Tu travailles chez Biffa. C’est une société privée ou une intercommunale?
C’est privé à 100%. Biffa a des contrats avec les autorités locales pour ramasser les déchets. Là où j’ai travaillé, on était chargé de ramasser les sacs PMC (sacs bleus) dont le contenu est recyclable (canettes en métal, bouteilles en plastic, tetrapak,…). Normalement les sacs ne sont pas trop lourds, sauf quand les gens trichent en remplissant les boîtes avec plein de truc. Comme les sacs sont relativement légers on est seul derrière le camion. Tous les ménages ne trient pas. Il y a donc moins de sacs bleus. Ils sont moins lourds mais il faut cependant une bonne condition physique car on ne marche pas derrière le camion, mais on court toute la journée. Je dis bien «courir», car si on marche on ne rentre pas chez soi avant 10 heures du soir! D’après les mesurages qui ont été faits, un ramasseur de sacs PMC fait en moyenne une quarantaine de km à pied sur sa journée de travail. Quand la distance est trop longue entre les habitations je monte dans la cabine du camion. Celui-ci parcourt en moyenne une centaine de km sur la journée, y compris la distance pour aller au dépôt de Châtelet..
Y a-t-il des travailleurs intérimaires?
Oui. En principe pour boucher les trous (remplacer les malades, ceux qui sont en congé) mais certains intérimaires sont là tous les jours.
Et le salaire?
La firme chipote avec les barèmes. Nous sommes clas-sés dans la catégorie «transport routier», où les salaires sont plus bas qu’en «ramassage des déchets». Sur le plan salarial je suis considéré comme convoyeur et non comme ramasseur.
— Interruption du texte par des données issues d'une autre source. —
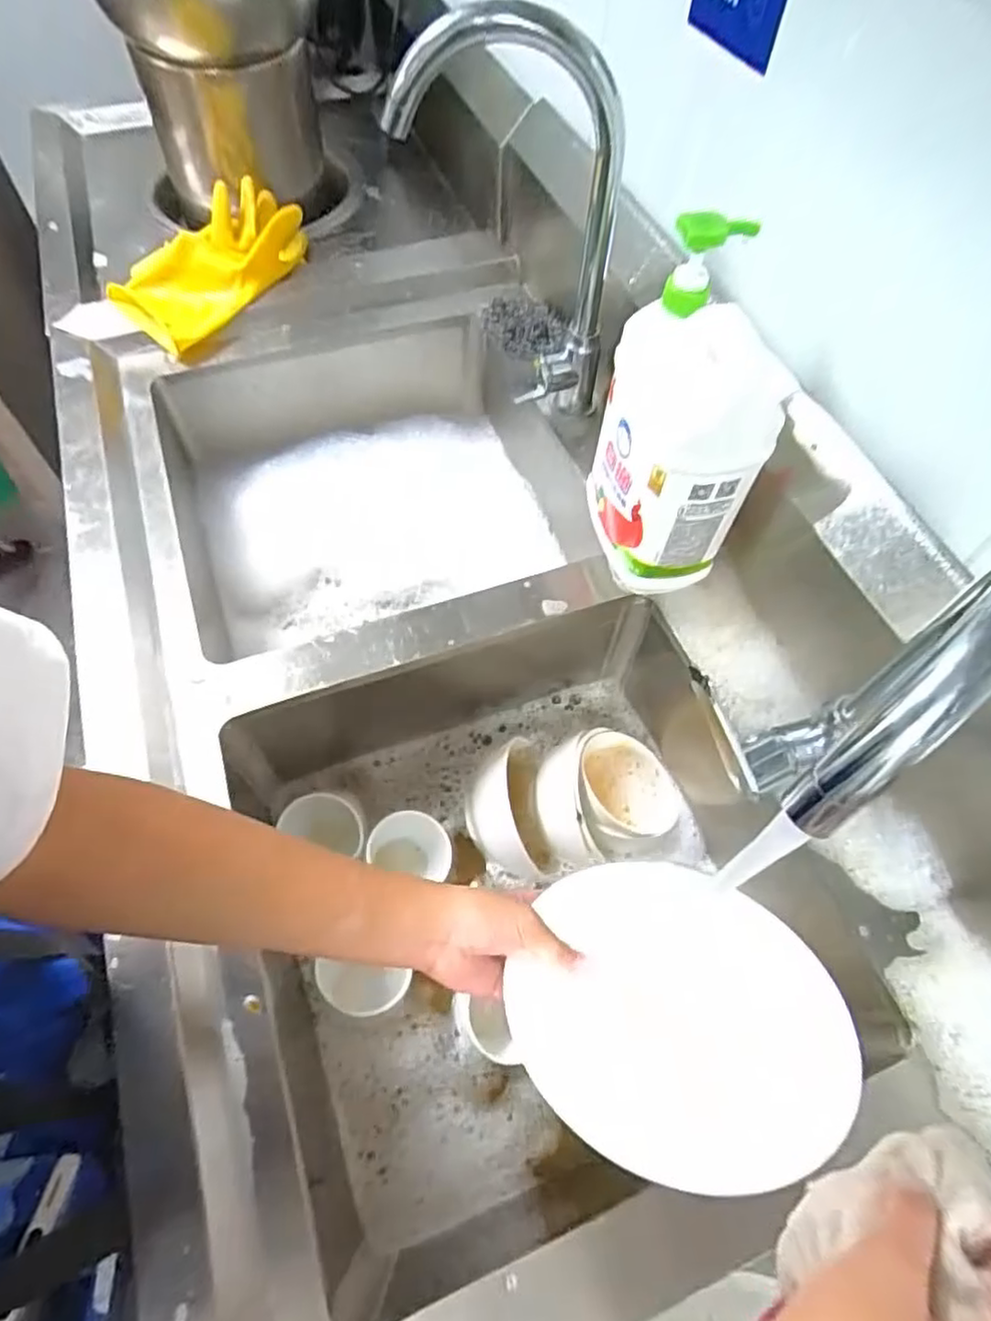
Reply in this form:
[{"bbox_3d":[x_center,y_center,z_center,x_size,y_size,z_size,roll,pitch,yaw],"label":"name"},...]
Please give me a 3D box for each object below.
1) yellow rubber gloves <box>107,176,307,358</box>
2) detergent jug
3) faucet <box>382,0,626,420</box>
[{"bbox_3d":[-0.327,-0.467,0.774,0.126,0.076,0.232,34,64,17],"label":"yellow rubber gloves"},{"bbox_3d":[0.135,-0.170,0.515,0.076,0.257,0.127,-11,61,-8],"label":"detergent jug"},{"bbox_3d":[0.013,-0.364,0.585,0.172,0.329,0.111,23,62,12],"label":"faucet"}]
Nous sommes donc payés moins que les ouvriers qui ramassent les ordures ménagères. En francs belges, j’avais environ 330F de l’heure plus une prime d’environ 35F de l’heure car nous n’avons pas de toilette ni de cantine. Le supplément pour les heures supplémentaires n’est payé qu’au delà de 10 heures de travail quotidien et non pas au delà de 8 heures, parce que dans le transport routier on considère qu’il y a des «heures d’attente».
S’il n’y a pas de réfectoire ni de sanitaires prévus, comment faites-vous pour manger? Pour vous laver les mains?
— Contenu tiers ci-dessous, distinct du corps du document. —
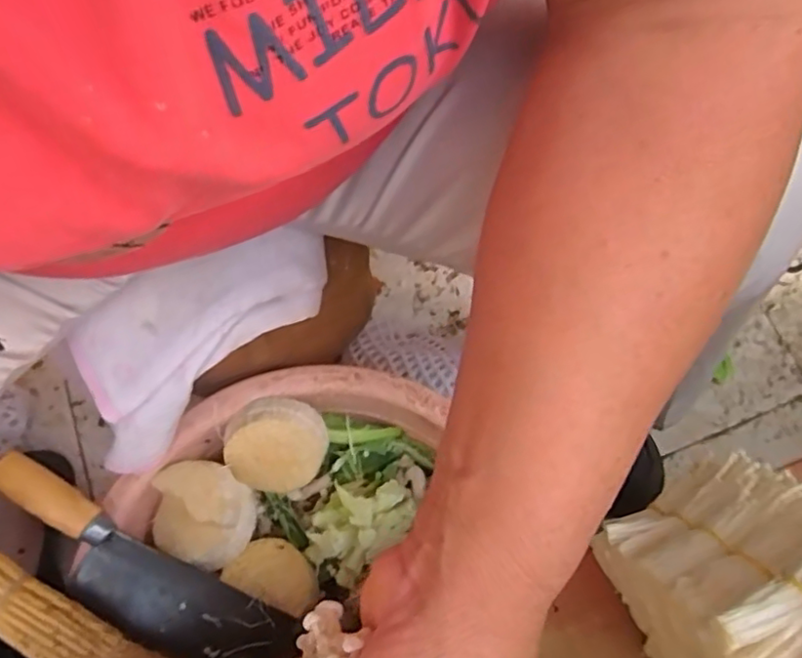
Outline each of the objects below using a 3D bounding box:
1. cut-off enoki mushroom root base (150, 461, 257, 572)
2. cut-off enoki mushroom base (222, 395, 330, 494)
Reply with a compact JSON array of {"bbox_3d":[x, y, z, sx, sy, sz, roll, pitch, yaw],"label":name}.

On mange dans le camion. On a un jerrycan d’eau pour se laver les mains. On travaille bien sûr avec des gants pour des raisons d’hygiène et pour éviter les coupures. Normalement on doit passer un examen médical. J’ai été convoqué plusieurs fois à l’examen mais je devais pour cela courir à Charleroi en dehors de mes heures de travail. Comme j’arrête ce travail dans quelques semaines, je n’aurai pas subi d’examen médical. J’ai seulement envoyé mon attestation de vaccination antitétanique.
Y a-t-il une présence syndicale?
J’en ai entendu parler, mais je n’ai jamais vu de délégué. Il faut dire que la firme est très étendue et a des activités diverses dans la collecte et le traitement des déchets. Ainsi au dépôt de Châtelet se trouve un centre de tri: des aimants sélectionnent les objets métalliques. Tout le reste est trié à la main par des travailleurs mal payés et qui sont toute la journée le nez dans les odeurs. Je préfère encore courir derrière le camion car là au moins on est à l’air.
Par tous les temps?
Oui. Le pire n’est pas le froid mais la pluie. Il n’y a pas de chômage intempéries prévu, comme dans le bâtiment. S’il pleut, les sacs doivent quand même être ramassés. On s’arrête parfois quelques minutes s’il drache trop fort. Mais si la pluie continue de tomber il faut bien recom-mencer à courir derrière le camion. On est trempé toute la journée. On a bien des protections mais qui prennent l’eau rapidement. Courir avec un ciré est intenable car on transpire tellement qu’on est alors mouillé à l’intérieur. On reçoit des vêtements de travail fluos, comme tous ceux qui travaillent le long des routes, mais seuls les travailleurs engagés directement par Biffa reçoivent des chaussures de sécurité. Pas les intérimaires!